国夫人——岚月夜
时间:2019-03-15 10:02:34

  苏阮抬起手环抱住他的腰,低声道:“过日子不就那么回事,有好的时候,自然也有不好的时候。何况是我自己选的。”
  这句话听入耳中,付彦之更难受了。
  “你真是个彻彻底底的傻子!”他伸指轻轻一点苏阮额头,“别人对不起你,你不怨恨也就罢了,还说是自己选的!你好好看着我说,你真是自己选的么?”
  苏阮仰头看着他,不肯回答,目光中却全是求饶之色。
  付彦之就也没再逼她,“以后不许再这样了!不许委屈自己,不许强颜欢笑,不高兴了就告诉我,有什么为难的事也都交给我,不许自己发愁,记住了吗?”
  苏阮乖乖点头:“记住了。”
  付彦之便又将怀中人抱紧,低头在她脸上亲了亲,说:“还有,就算路是你自己选的,发现走错了,也可以反悔。你还说人家不撞南墙不回头,你回头了吗?”
  她往哪回头啊?苏阮抱着这个失而复得的良人,想说我们早就断了音信,我都不知上哪去找你,怎么回头啊?
  可是她并没有出声,那些都已不重要了,因为现在他们已是未婚夫妻。他们虽然没有回头寻找过彼此,却在一条交汇的前路上重逢,足矣。
  “过去的事,都不提了吧。”她低低回应,“我现在不想回头了,只想向前看。”
  付彦之松开苏阮,拉着她回去坐榻上并肩坐下,认真说道:“我突然发觉母亲说得真对,很多事并不是真的过去了就过去了,不提了,就能忘记。”
  苏阮一愣,付彦之已接着说:“竹箫的事,我问过丽娘了……”
  感觉到掌中她的指尖一颤,付彦之忙握紧了,继续说:“不是你的错,阿阮,不要把别人的过错背在自己身上。”
  苏阮有些茫然:“丽娘怎么同你说的……”
  “实话实说的。从张敏中怎么看见我去找你,到他怎么逼着家里去提亲,再到他怎么从你手里夺了竹箫就走,丽娘都说了。”
  甚至于,婚后头一两年张敏中还能拿苏阮当宝贝哄着,之后就见一个爱一个,渐渐冷落苏阮,直至他去灵州的一切经过,丽娘都告诉付彦之了。

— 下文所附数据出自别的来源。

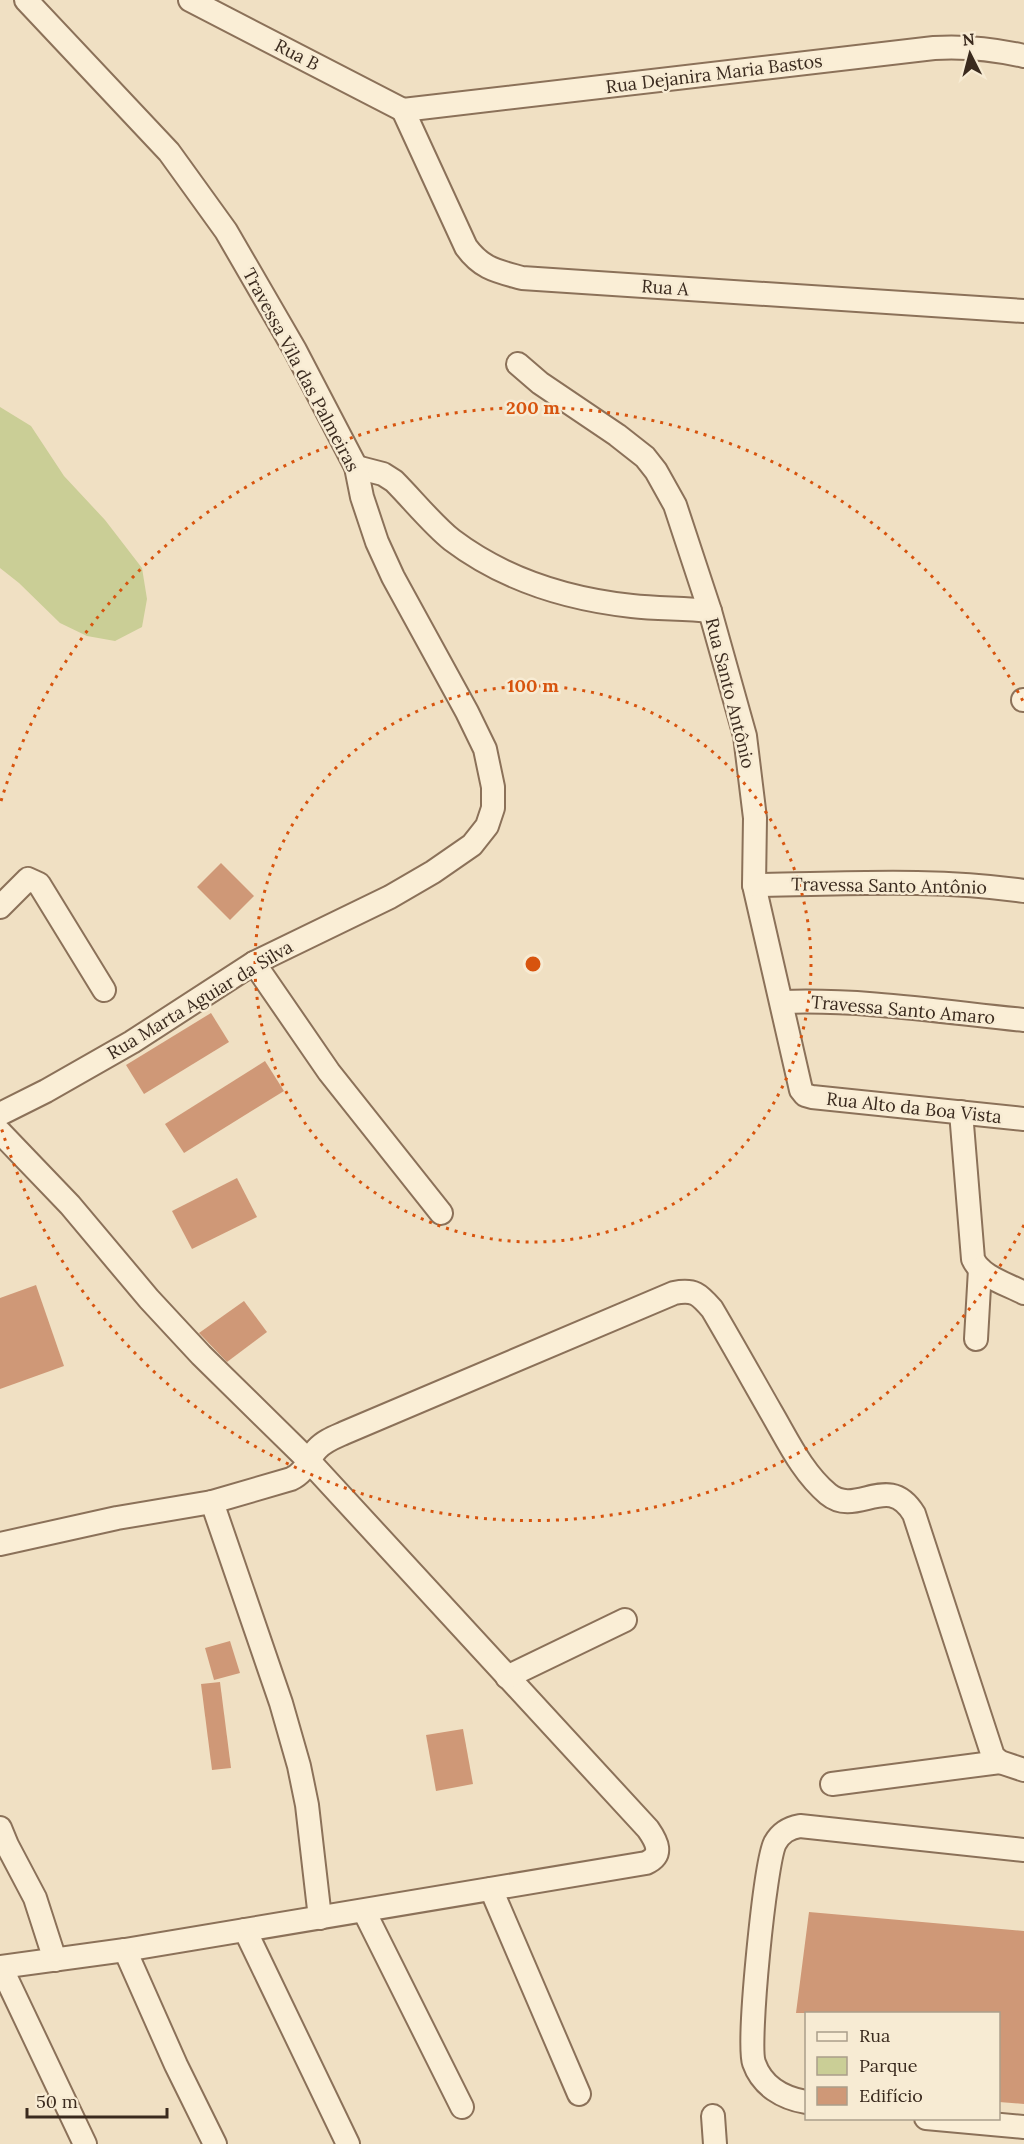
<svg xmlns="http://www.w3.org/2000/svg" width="1024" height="2144" font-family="Lora,serif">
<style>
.green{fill:#cace96}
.building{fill:#cf9877}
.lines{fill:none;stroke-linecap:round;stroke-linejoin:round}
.minor-casing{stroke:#8b7159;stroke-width:26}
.minor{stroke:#faeed6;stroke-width:22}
.ring{fill:none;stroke:#d7540e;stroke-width:3;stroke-dasharray:3 6}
.labels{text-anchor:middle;stroke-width:5;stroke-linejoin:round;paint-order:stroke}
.street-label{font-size:18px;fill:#3a2a1e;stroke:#f7ebd3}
.centre{fill:#d7540e;stroke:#f7ebd3;stroke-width:3}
.ring-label{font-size:18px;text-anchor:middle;font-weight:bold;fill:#d7540e;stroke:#f7ebd3;stroke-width:5;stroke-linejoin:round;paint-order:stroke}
</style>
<rect width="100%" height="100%" fill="#f0e0c3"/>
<!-- green -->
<path class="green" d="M0,407l31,19 33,50 41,44 37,48 5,31 -5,28 -27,14 -28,-5 -27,-13 -41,-40 -19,-15z"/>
<!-- building -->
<g class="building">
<path d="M221,863l33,33 -24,24 -33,-33z"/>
<path d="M211,1013l18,29 -85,52 -18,-29z"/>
<path d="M265,1061l19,30 -100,62 -19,-29z"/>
<path d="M237,1178l20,39 -65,32 -20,-38z"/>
<path d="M36,1285l28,81 -64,23v-91z"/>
<path d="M244,1301l23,31 -40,30 -28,-29z"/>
<path d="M230,1641l10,32 -26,7 -9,-32z"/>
<path d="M220,1682l11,86 -19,2 -11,-86z"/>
<path d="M463,1729l10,55 -37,7 -10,-56z"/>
<path d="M809,1912l215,19v173l-25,-2v-89h-203z"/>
</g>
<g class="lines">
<!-- minor casing -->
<g class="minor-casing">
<g id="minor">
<path d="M190,0l213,110"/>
<path d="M403,110l63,137c16,22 31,24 56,31l502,33"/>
<path d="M403,110l531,-62c31,-2 59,1 90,8"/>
<path d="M518,364l22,19 77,52 28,22 11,14 19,34 35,106 35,125 10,82 -1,67 47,205 4,5 7,2 212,22"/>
<path d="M356,467l27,7 11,7c18,18 39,44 58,59 53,40 115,59 180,66 26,3 52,2 78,5"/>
<path d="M1023,700h1"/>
<path d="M754,885c90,-1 180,-7 270,6"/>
<path d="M0,907l28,-28 11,5 65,106"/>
<path d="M254,963l75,109 112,141"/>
<path d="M782,1002c81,-3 162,10 242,18"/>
<path d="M961,1112l12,147c8,18 34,25 51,34"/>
<path d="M0,1114l46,-23 86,-49 122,-79 136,-66 43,-25 39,-27 15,-19 6,-18v-21l-8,-38 -18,-37 -74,-135 -16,-35 -15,-45 -6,-30 -61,-117 -69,-119 -57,-79 -143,-152"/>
<path d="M0,1132l70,73 79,94 52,56 108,106 339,368c9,13 16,26 -2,34l-521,87 -125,17"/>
<path d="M976,1339l4,-70"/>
<path d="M212,1502l69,201 18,63 8,39 13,113"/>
<path d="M0,1544l117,-26 95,-16 79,-23c15,-7 16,-19 26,-30 7,-8 18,-12 27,-16l330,-140c20,-4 25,1 38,16 20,34 39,68 59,103 17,29 31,60 57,82 29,24 60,-23 86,20l79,242 7,6 24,8"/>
<path d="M507,1677l118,-57"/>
<path d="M832,1784l168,-22"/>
<path d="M0,1828l7,17 28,53 20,62"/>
<path d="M491,1889l88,205"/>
<path d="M364,1911l98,196"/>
<path d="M245,1930l103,214"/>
<path d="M125,1950l51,115 39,79"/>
<path d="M1,1967l84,177"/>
<path d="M806,2102c-23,-4 -44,-16 -52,-39 -7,-19 11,-200 21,-220 6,-11 14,-15 25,-17l224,24"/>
<path d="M713,2116l2,28"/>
<path d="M926,2118l98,9"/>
</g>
</g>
<!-- minor -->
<use href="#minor" class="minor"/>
</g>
<!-- distance rings -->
<g class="ring">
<circle cx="533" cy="964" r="278"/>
<path d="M1024 1225A556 556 0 0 1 1 1127M1 801A556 556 0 0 1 1024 703"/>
</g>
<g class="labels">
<!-- street labels -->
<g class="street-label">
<text transform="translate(297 55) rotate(27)" y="6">Rua B</text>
<text transform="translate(714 74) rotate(-7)" y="6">Rua Dejanira Maria Bastos</text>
<text transform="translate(665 288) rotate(4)" y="6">Rua A</text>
<text transform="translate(301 370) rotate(62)" y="6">Travessa Vila das Palmeiras</text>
<text transform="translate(730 693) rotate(76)" y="6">Rua Santo Antônio</text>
<text transform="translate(889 886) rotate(1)" y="6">Travessa Santo Antônio</text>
<text transform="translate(200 1000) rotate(-31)" y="6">Rua Marta Aguiar da Silva</text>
<text transform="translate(903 1010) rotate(5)" y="6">Travessa Santo Amaro</text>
<text transform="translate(914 1108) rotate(6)" y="6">Rua Alto da Boa Vista</text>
</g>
</g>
<circle cx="533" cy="964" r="9" class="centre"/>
<g class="ring-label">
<text x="533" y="414">200 m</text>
<text x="533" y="692">100 m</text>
</g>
<!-- legend -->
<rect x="805" y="2012" width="195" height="108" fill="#f7ebd3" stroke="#ab9e8b" stroke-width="1.5"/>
<rect x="817" y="2032" width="30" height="9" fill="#faeed6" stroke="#ab9e8b" stroke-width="1.5"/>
<text x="859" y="2042" font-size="18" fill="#3a2a1e">Rua</text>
<rect x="817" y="2057" width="30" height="18" fill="#cace96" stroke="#ab9e8b" stroke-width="1.5"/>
<text x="859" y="2072" font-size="18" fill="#3a2a1e">Parque</text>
<rect x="817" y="2087" width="30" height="18" fill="#cf9877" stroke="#ab9e8b" stroke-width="1.5"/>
<text x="859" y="2102" font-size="18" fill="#3a2a1e">Edifício</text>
<!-- north arrow -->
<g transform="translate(970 54) rotate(354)" stroke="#f7ebd3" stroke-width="4.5" paint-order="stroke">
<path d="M0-4.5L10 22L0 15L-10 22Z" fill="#3a2a1e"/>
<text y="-9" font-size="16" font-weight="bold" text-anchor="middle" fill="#3a2a1e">N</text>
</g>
<!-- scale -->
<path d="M27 2108v9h140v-9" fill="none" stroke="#3a2a1e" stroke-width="3"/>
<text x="36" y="2108" font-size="18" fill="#3a2a1e" stroke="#f7ebd3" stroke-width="4.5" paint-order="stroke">50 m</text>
</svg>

  虽然不那么详尽,但那几年苏阮过的是什么日子,付彦之已能拼凑出来。
  他很心疼,他从来没有想过,苏阮这些年会是这样过来的。因为早年母亲来信,确实提到张敏中待苏阮不错,苏家也因为张家,日子好过了许多,所以付彦之一直以为,苏阮嫁入高门就一切顺遂了。
  也因此,再见之后,他竭力隐藏自己对她的在意和重新萌发的情愫——付彦之觉得苏阮会耻笑他。
  他以为她早就忘了他,或者说,她早就不在意他了,却没想到她也没变。
  不但心没变,人也丝毫没变。
  “我见过许多面目全非的人。经历过坎坷磨难之后,他们要么怨天尤人,要么意志消沉,更有甚者,会变得同那些加害他们的人一样,转头再去加害弱者。”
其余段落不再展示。